The ram is only needed for inline de duplication which no other platform does. If the live de dupe hash table is not in RAM performance will tank. If any other platform implemented live de dupe (i.e., at write time, not a scheduled job that tanks array performance when it runs out of hours) at block level it would have the same requirement.
There’s no way around storing the hash table in RAM without tanking performance. Period.
ZFS is the only platform that has the option for live dedupe, and thats the only unreasonable memory requirement.
You clearly do not know what you’re talking about.
so lets say we have 1tb for me to use 1gB of storage space to store a hash table would require a pretty substantial amount of files, given say a sha1 hash is only 20bytes, if we alotted another average of 1000bytes for storing a exact path/file name, were talking a massive 1020bytes if we do the basic math 1,000,000,000/1020=980,392.1568627451, then if we were to divide 1,000,000,000,000/980,392.1568627451 we get a scant 1,020,000 files, with an average of that same 980,392.1568627451 but in bytes so a touch under 1mb
where if they were to say hash the filename, or assign a number or something to identify the file other than a possibly long full path(given a fairly standard 255 character file name limit), to say be a 64bit/8byte number, plus those 20bytes for an sha1 hash, results in a pretty significant reduction in size of the table you would actually benefit from being fast(as knowing the full path/name would only be relevant if you already found a match and wanted to remove one or whatever) with said 28bytes would only take 35 some million files to equal one gigabyte resulting in a massive average of 28kilobytes per file if that was only 1tb
i dont know about you but never known anyone to have such a vast collection of text files or very low resolution jpgs or something, let alone to consider such a thing normal enough to warrant a recommendation, or maybe they arent doing it nearly as compactly as they could
Have you ever looked at filesystem code? If not, this will be a good exercise. Let’s compare some code.
has anyone used dm-dedup?
I’m so down
You seem to not understand the use-case behind ZFS.
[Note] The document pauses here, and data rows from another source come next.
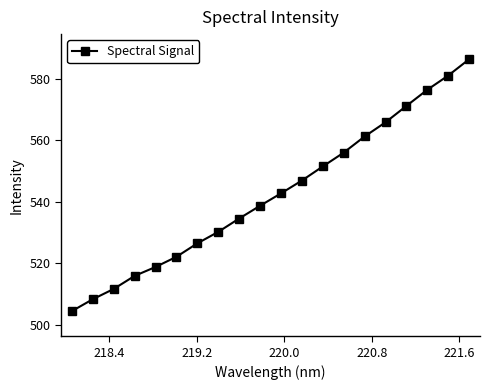

How many series are shown in this chart?

1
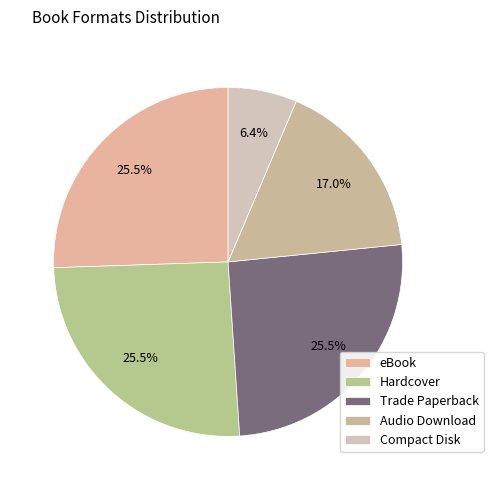

To the nearest percent, what is the difference between the Trade Paperback and Audio Download slice percentages?

9%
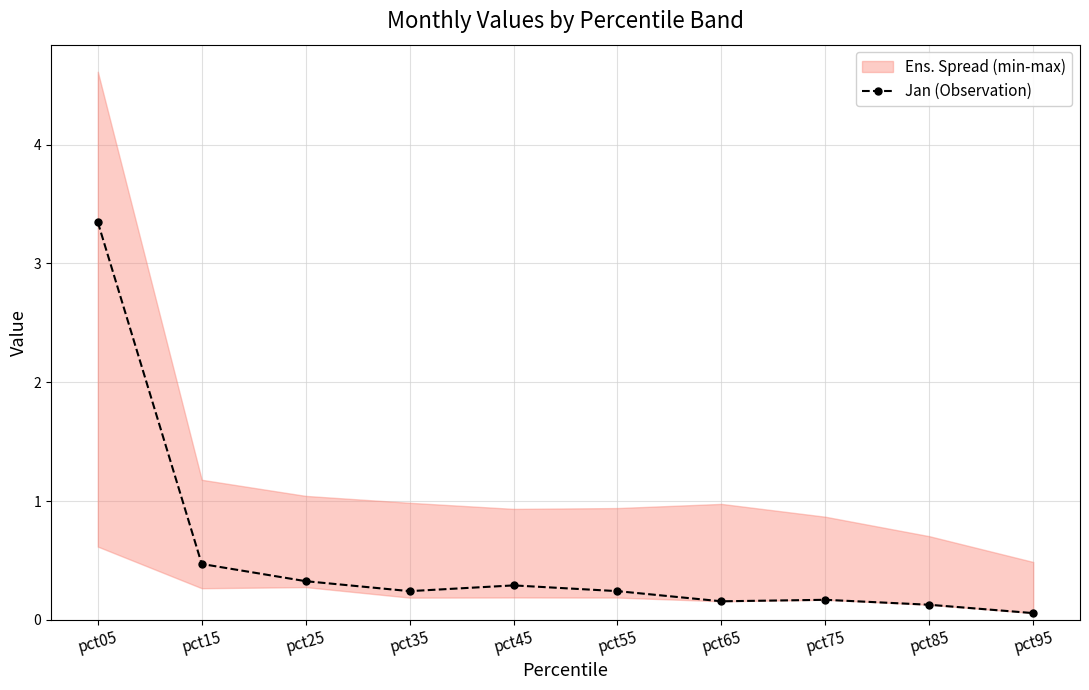

Reading left to right, list all the values displayed in this chart.

3.3	0.5	0.3	0.2	0.3	0.2	0.2	0.2	0.1	0.1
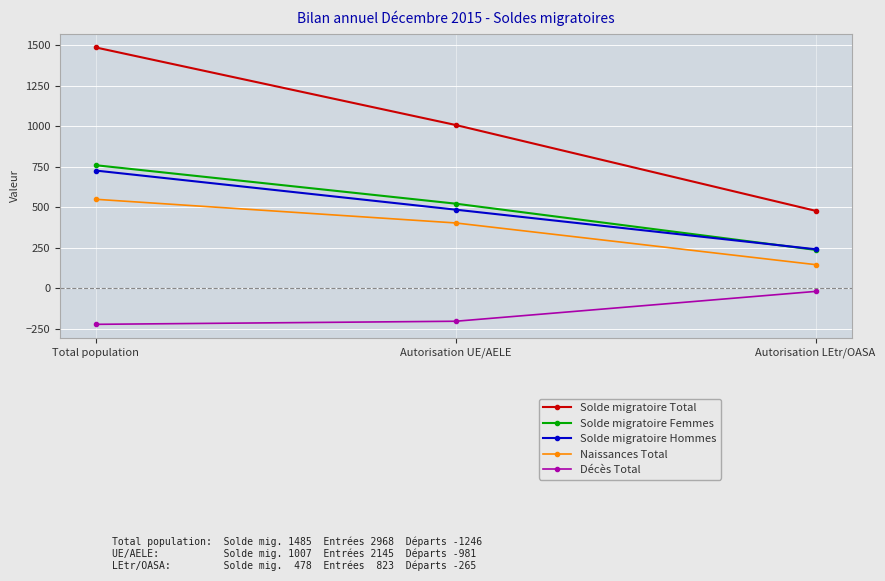

Reading left to right, what are all the values shown in this chart?

Solde migratoire Total: 1485	1007	478
Solde migratoire Femmes: 759	522	237
Solde migratoire Hommes: 726	485	241
Naissances Total: 549	403	146
Décès Total: -222	-203	-19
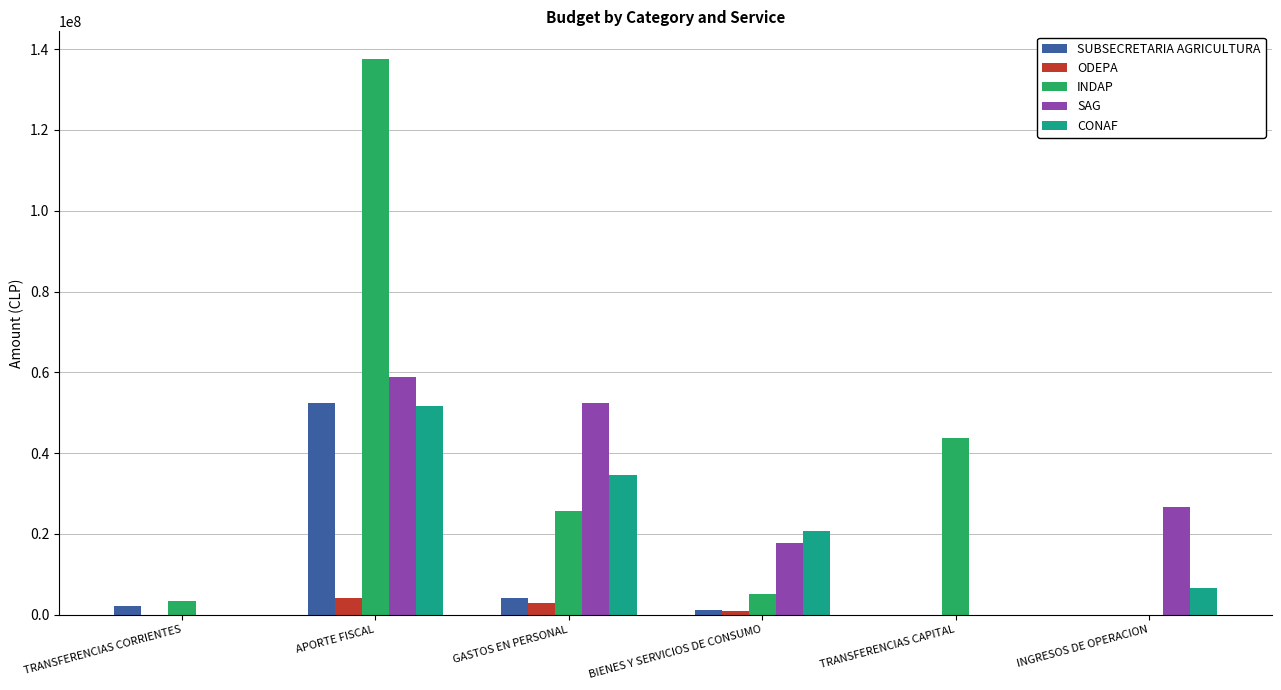

Which series has the widest spread of values?

INDAP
Don’t get me wrong, EXT4 isn’t bad, it’s just not as good for the use case I want. I want checksumming, volume management copy-on-write snapshots and encryption.
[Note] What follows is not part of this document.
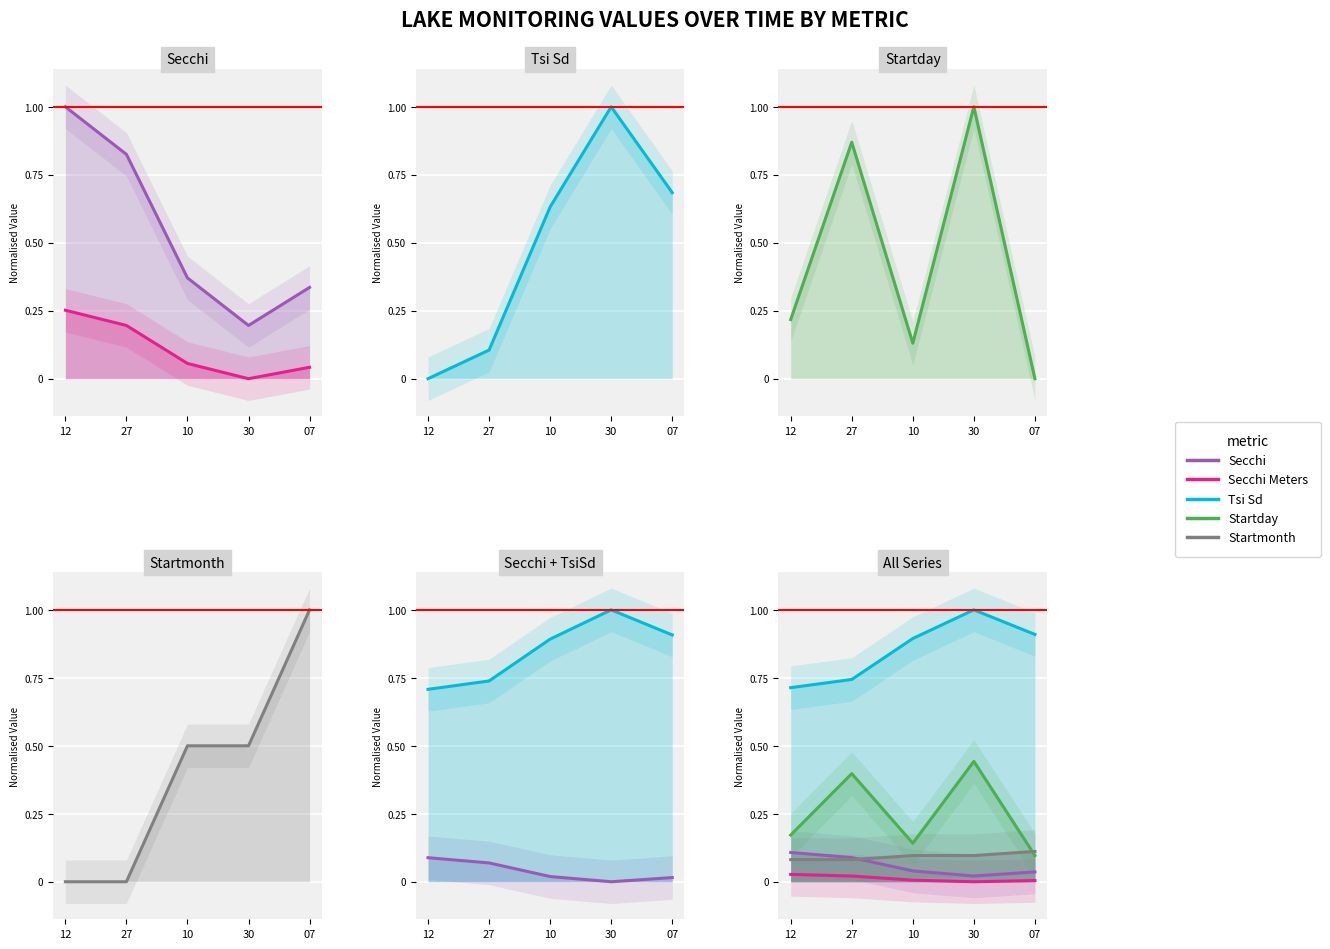

What is the value of the Startmonth point at the 3rd from the left?

0.1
ZFS was never designed for normies. It was designed to hold multiple PB of data reliably. And to that end, I’d say that it does a good job.
I haven’t. Never heard of it. Sounds interesting though, now that I’ve looked at it.
Everyone craps on ntfs and maybe rightfully so but server 2016 has deduplication and volume shadow copy is actually nice.
This is very nice.
I don’t know about dedupe on ntfs, so I can’t speak to it, but I know that shadow copies have saved my bacon a couple times in the past.
One way or another though, i’m not sure I fully trust NTFS.